Aging in place is leading Millennials to think about homebuying in a different way. Case in point, approximately 88% of Millennials who have student loan debt say they are thinking about purchasing a fixer-upper home.

Help may be on the way. According to Zillow, about a third of homes in the U.S. are owned by residents aged 60 and older. Throughout the 2020s and 2030s, Zillow said it expects the Boomer generation to create a “Silver Tsunami,” with more homes opening up on the market as they move out of these homes.

Between 2007 and 2017, about 730,000 homes were released back into the U.S. housing market each year by seniors age 60 and older. The expectation now is that between 2017 and 2027 that number will rise to 1.17 million per year, according to Zillow.

Kushi said that despite this, the higher educated, older Millennials are actually skipping the “starter home” concept, and going straight to what used to be the upgrade home. But, that may be out of necessity more than anything else.

“Especially because the inventory on low tier homes and low price tier homes is so limited, some of the older Millennials are turning to that,” Kushi said. “In terms of style, I’ve read a lot about Millennials preferring more modern structures that come all ready to go, don’t have a lot of maintenance work required in them, as opposed to some of the Boomers homes which are much bigger and made for a larger family. First-time homebuyers probably are looking for something a little bit smaller close to the city closer and to amenities.”

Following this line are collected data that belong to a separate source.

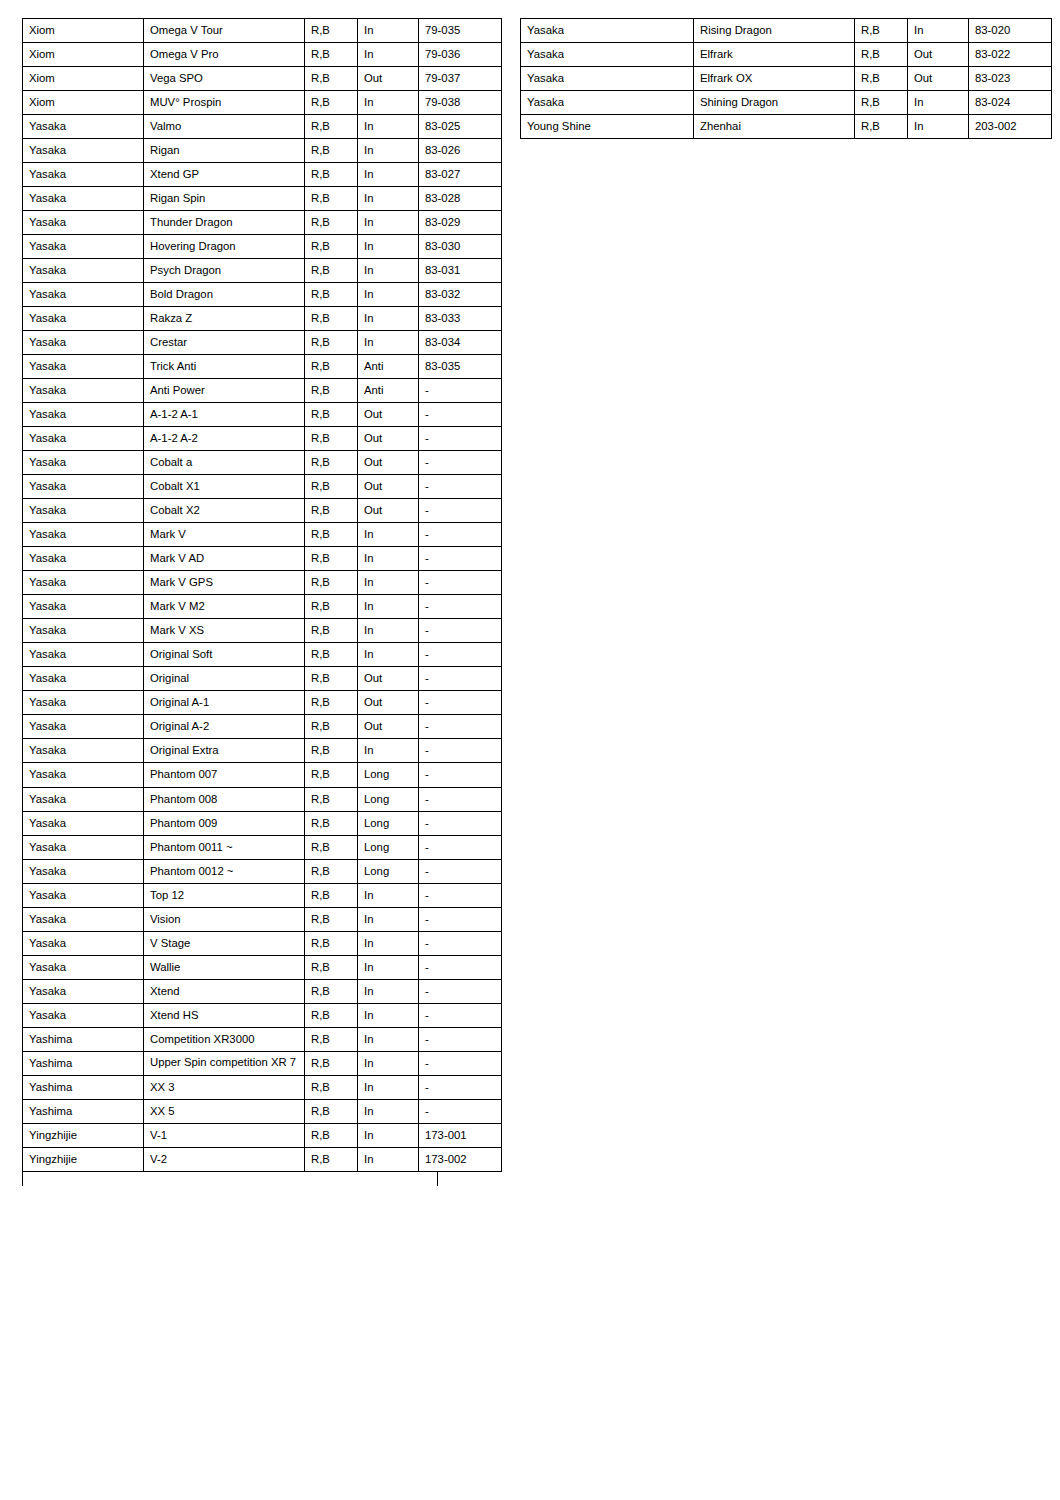| Xiom | Omega V Tour | R,B | In | 79-035 |
| Xiom | Omega V Pro | R,B | In | 79-036 |
| Xiom | Vega SPO | R,B | Out | 79-037 |
| Xiom | MUV° Prospin | R,B | In | 79-038 |
| Yasaka | Valmo | R,B | In | 83-025 |
| Yasaka | Rigan | R,B | In | 83-026 |
| Yasaka | Xtend GP | R,B | In | 83-027 |
| Yasaka | Rigan Spin | R,B | In | 83-028 |
| Yasaka | Thunder Dragon | R,B | In | 83-029 |
| Yasaka | Hovering Dragon | R,B | In | 83-030 |
| Yasaka | Psych Dragon | R,B | In | 83-031 |
| Yasaka | Bold Dragon | R,B | In | 83-032 |
| Yasaka | Rakza Z | R,B | In | 83-033 |
| Yasaka | Crestar | R,B | In | 83-034 |
| Yasaka | Trick Anti | R,B | Anti | 83-035 |
| Yasaka | Anti Power | R,B | Anti | - |
| Yasaka | A-1-2 A-1 | R,B | Out | - |
| Yasaka | A-1-2 A-2 | R,B | Out | - |
| Yasaka | Cobalt a | R,B | Out | - |
| Yasaka | Cobalt X1 | R,B | Out | - |
| Yasaka | Cobalt X2 | R,B | Out | - |
| Yasaka | Mark V | R,B | In | - |
| Yasaka | Mark V AD | R,B | In | - |
| Yasaka | Mark V GPS | R,B | In | - |
| Yasaka | Mark V M2 | R,B | In | - |
| Yasaka | Mark V XS | R,B | In | - |
| Yasaka | Original Soft | R,B | In | - |
| Yasaka | Original | R,B | Out | - |
| Yasaka | Original A-1 | R,B | Out | - |
| Yasaka | Original A-2 | R,B | Out | - |
| Yasaka | Original Extra | R,B | In | - |
| Yasaka | Phantom 007 | R,B | Long | - |
| Yasaka | Phantom 008 | R,B | Long | - |
| Yasaka | Phantom 009 | R,B | Long | - |
| Yasaka | Phantom 0011 ~ | R,B | Long | - |
| Yasaka | Phantom 0012 ~ | R,B | Long | - |
| Yasaka | Top 12 | R,B | In | - |
| Yasaka | Vision | R,B | In | - |
| Yasaka | V Stage | R,B | In | - |
| Yasaka | Wallie | R,B | In | - |
| Yasaka | Xtend | R,B | In | - |
| Yasaka | Xtend HS | R,B | In | - |
| Yashima | Competition XR3000 | R,B | In | - |
| Yashima | Upper Spin competition XR 7 | R,B | In | - |
| Yashima | XX 3 | R,B | In | - |
| Yashima | XX 5 | R,B | In | - |
| Yingzhijie | V-1 | R,B | In | 173-001 |
| Yingzhijie | V-2 | R,B | In | 173-002 |
| Yasaka | Rising Dragon | R,B | In | 83-020 |
| Yasaka | Elfrark | R,B | Out | 83-022 |
| Yasaka | Elfrark OX | R,B | Out | 83-023 |
| Yasaka | Shining Dragon | R,B | In | 83-024 |
| Young Shine | Zhenhai | R,B | In | 203-002 |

A third issue is lack of knowledge and fear of the homebuying process. 75% of first-time Millennial homebuyers admit they’re overwhelmed by the process of buying a home, according to TD Bank. The most common misconception? The down payment. In many cases, the myth that homebuyers need to put at least 20% down to buy a home still persists.

“Where did that come from? Well, it came from the Baby Boomers that were buying houses back in the day,” said Jewell Marsh, a home loan advisor at Mason McDuffie, based in Dallas. “But in terms of Millennials, there’s so many programs out there today, where you can get down payment assistance in the closing costs. So you can come out of pocket very, very little, and still get to take advantage of homeownership.”

Marsh’s overall goal is to get all Millennials into a home. He said he has helped Millennials with salaries from $36,000 to $400,000 get into a home, worry-free.

The key to homebuying, Marsh said, is focusing on how to get the most, and make the most, of the amount of money that was invested. “If you can figure out how to structure the mortgage so that you can take care of these other things like student loans, credit card bills, auto loans, so that you’re paying actually paying those down while also having ownership, that’s much more important than just the ‘hey, I want the lowest interest rate,’” Marsh said.

Combine all these factors and it becomes easier to see why Millennials aren’t buying homes the same way their parents did. On the positive side, there are hurdles, but it doesn’t mean those hurdles can’t be cleared.

And that’s the bottom line: it may just take younger generations a little longer to buy their first home. But that doesn’t mean they won’t ever do it. So how about everyone take it a little easier on Millennials?